Jesus is asking nicodemus to wake up to something more than he can see or explain, to wake up to the God who is present in his life, to the God is is with him, to the God who related to him as Father and Mother, to the god who gave him life, who birth him from his mother’s womb.

To believe in Jesus is not to believe statements or comments or ideas about Jesus. To believe in Jesus means that you trust Jesus out of the depths of a relationship with him knowing that he is the kind of person that can be trusted. You cannot believe in Jesus without first developing a long relationship with Jesus. (Which is why I think those ABC prayers are so silly….most churches ask people to say they believe in Jesus when they are just barely getting to know Jesus! It’s crazy! You must cultivate a relationship with Jesus before you can trust hima and accept him. The relationship is key!)

So I say this: Try listening to Jesus. Try talking to Jesus. To some, cultivating a relationship with some who died and rose to heaven may sound or feel as crazy as an electron disappearing in one place and appearing in another place without traveling the distance between. But science says that is true even though it cannot be explained or make sense. So, if you can trust electrons to keep moving to keep the floor stable beneath your feet and the air flowing into your nostrils and your heart pumping, then perhaps you’ll be willing to take the time to get to know Jesus as well…even if you cannot explain how that relationship works.

After all, even scientist are realizing that the line between physical and spiritual isn’t really a line at all. So, maybe a spiritual relationship with Jesus isn’t altogether different from a physical relationship right here on earth.
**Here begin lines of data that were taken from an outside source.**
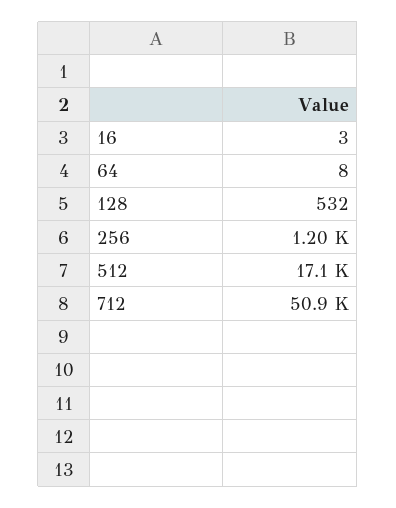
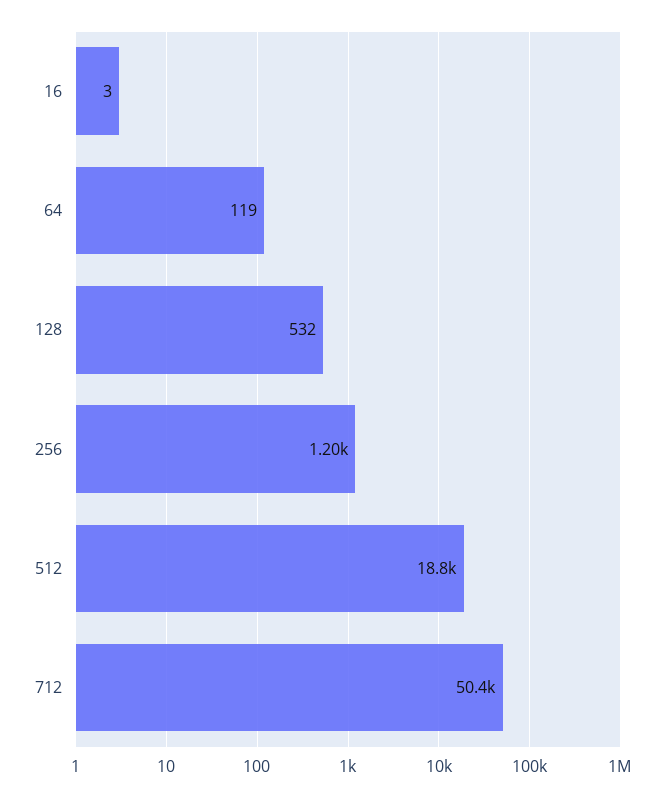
64: 8 -> 119
512: 17100 -> 18800
712: 50900 -> 50400

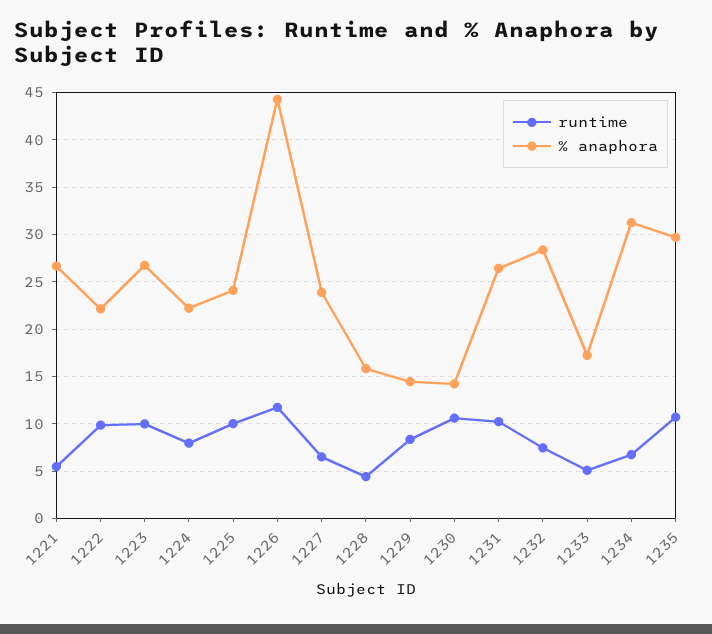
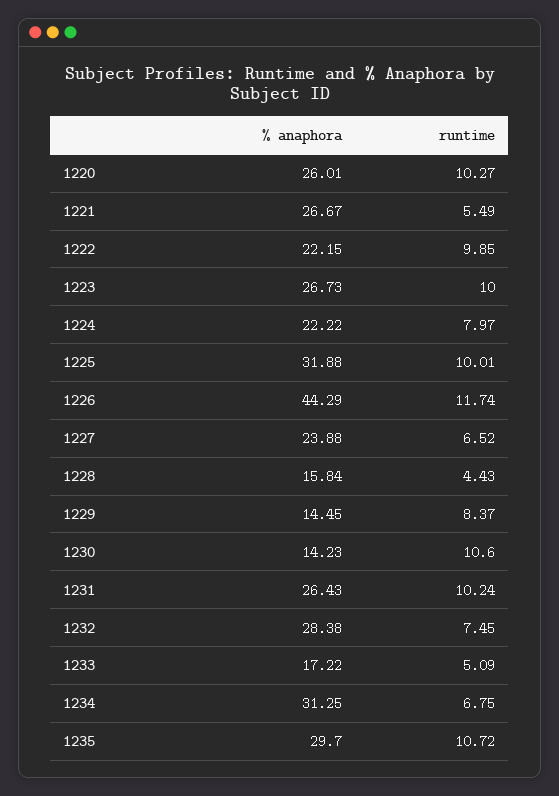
% anaphora, 1225: 24 -> 31.88
% anaphora, 1220: none -> 26.01
runtime, 1220: none -> 10.27

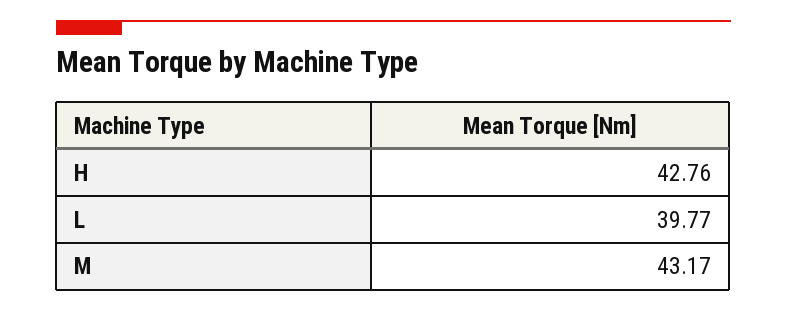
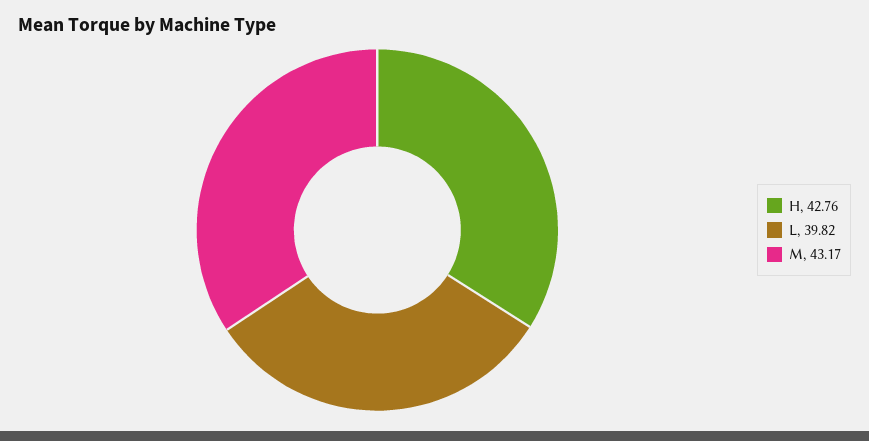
L: 39.77 -> 39.82

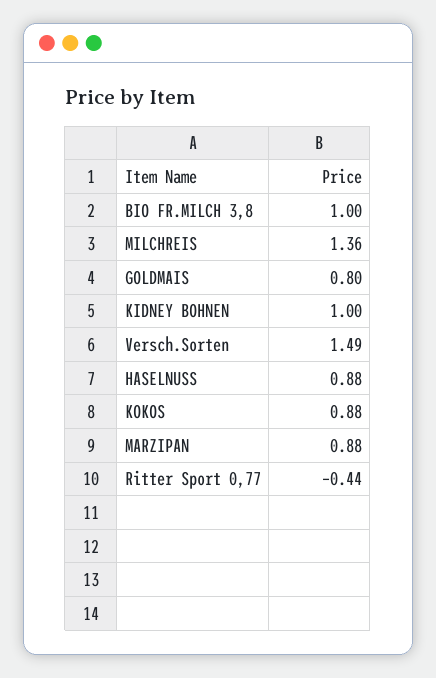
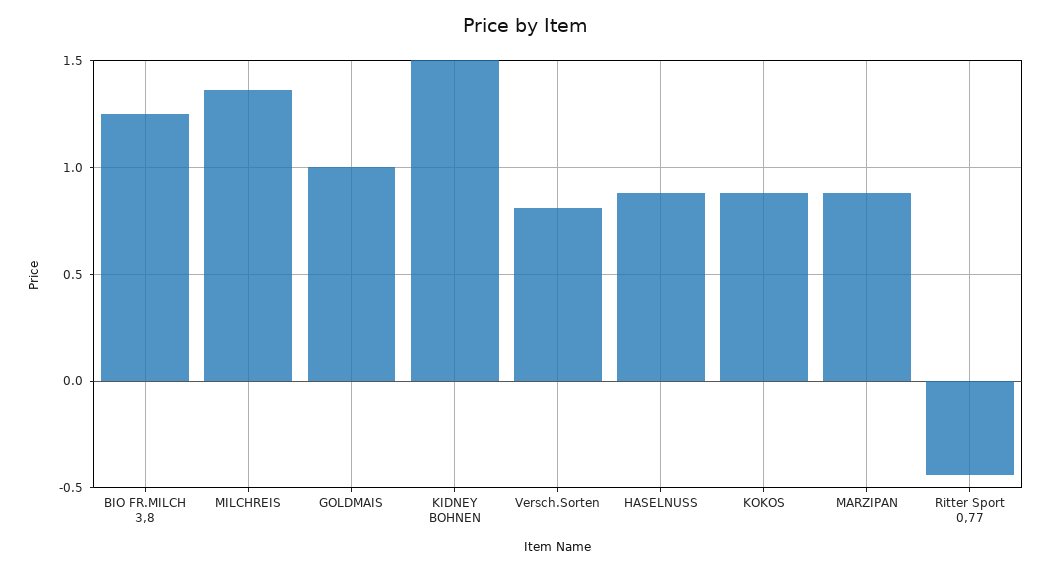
BIO FR.MILCH 3,8: 1 -> 1.25
GOLDMAIS: 0.8 -> 1
KIDNEY BOHNEN: 1 -> 1.5
Versch.Sorten: 1.49 -> 0.8

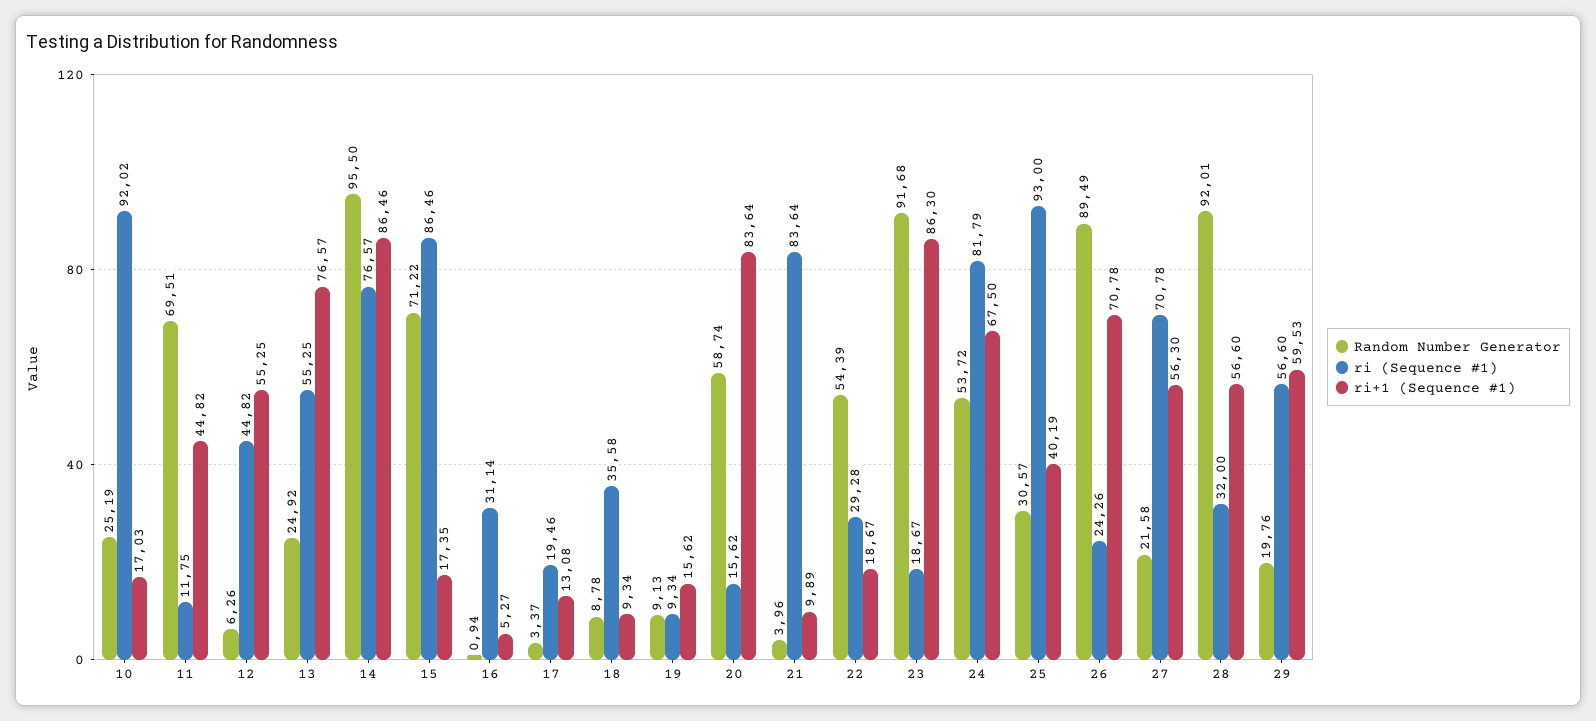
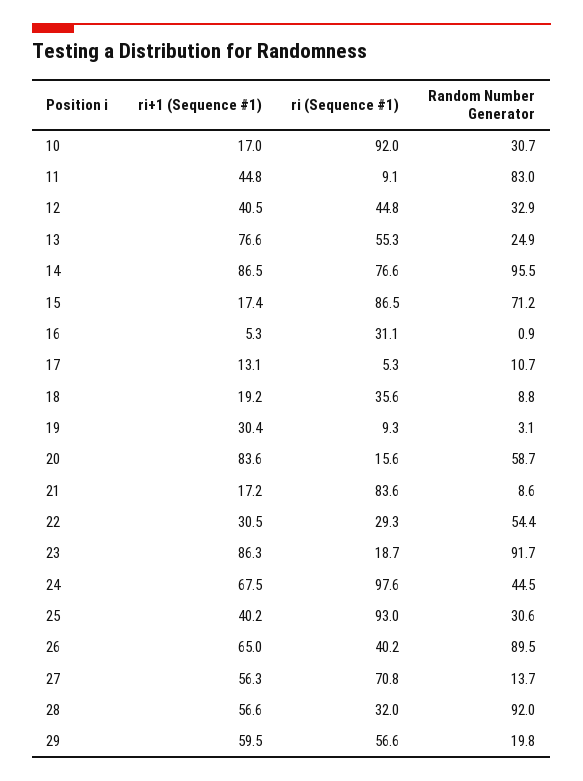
Random Number Generator, 10: 25.19 -> 30.7
Random Number Generator, 11: 69.51 -> 83
ri (Sequence #1), 11: 11.75 -> 9.1
Random Number Generator, 12: 6.26 -> 32.9
ri+1 (Sequence #1), 12: 55.25 -> 40.5
Random Number Generator, 17: 3.37 -> 10.7
ri (Sequence #1), 17: 19.46 -> 5.3
ri+1 (Sequence #1), 18: 9.34 -> 19.2
Random Number Generator, 19: 9.13 -> 3.1
ri+1 (Sequence #1), 19: 15.62 -> 30.4
Random Number Generator, 21: 3.96 -> 8.6
ri+1 (Sequence #1), 21: 9.89 -> 17.2
ri+1 (Sequence #1), 22: 18.67 -> 30.5
Random Number Generator, 24: 53.72 -> 44.5
ri (Sequence #1), 24: 81.79 -> 97.6
ri (Sequence #1), 26: 24.26 -> 40.2
ri+1 (Sequence #1), 26: 70.78 -> 65
Random Number Generator, 27: 21.58 -> 13.7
And maybe you’ll find that your spiritual relationship with Jesus has everything to do with your physical relationships right here, right now. And that is the start of something new, of something more in your life, something more than just belief, something more than the faith you thought you had.

Let me close with this: When you realize that what you have done for the least is what you have done for Jesus, then you begin to see that your relationship with Jesus does have everything to do with your relationships with other people. The way you treat others is the way you treat Jesus. If you speak bad of others, then you have spoken bad of Jesus. If you label, categorize, demonize, talk lowly of any person then you have done so of Jesus. But if you treat others well, then you are treating Jesus well and that is being love, that is beloving Jesus, that is believing in Christ, which as John 3:16 says leads to not perishing, but having eternal life.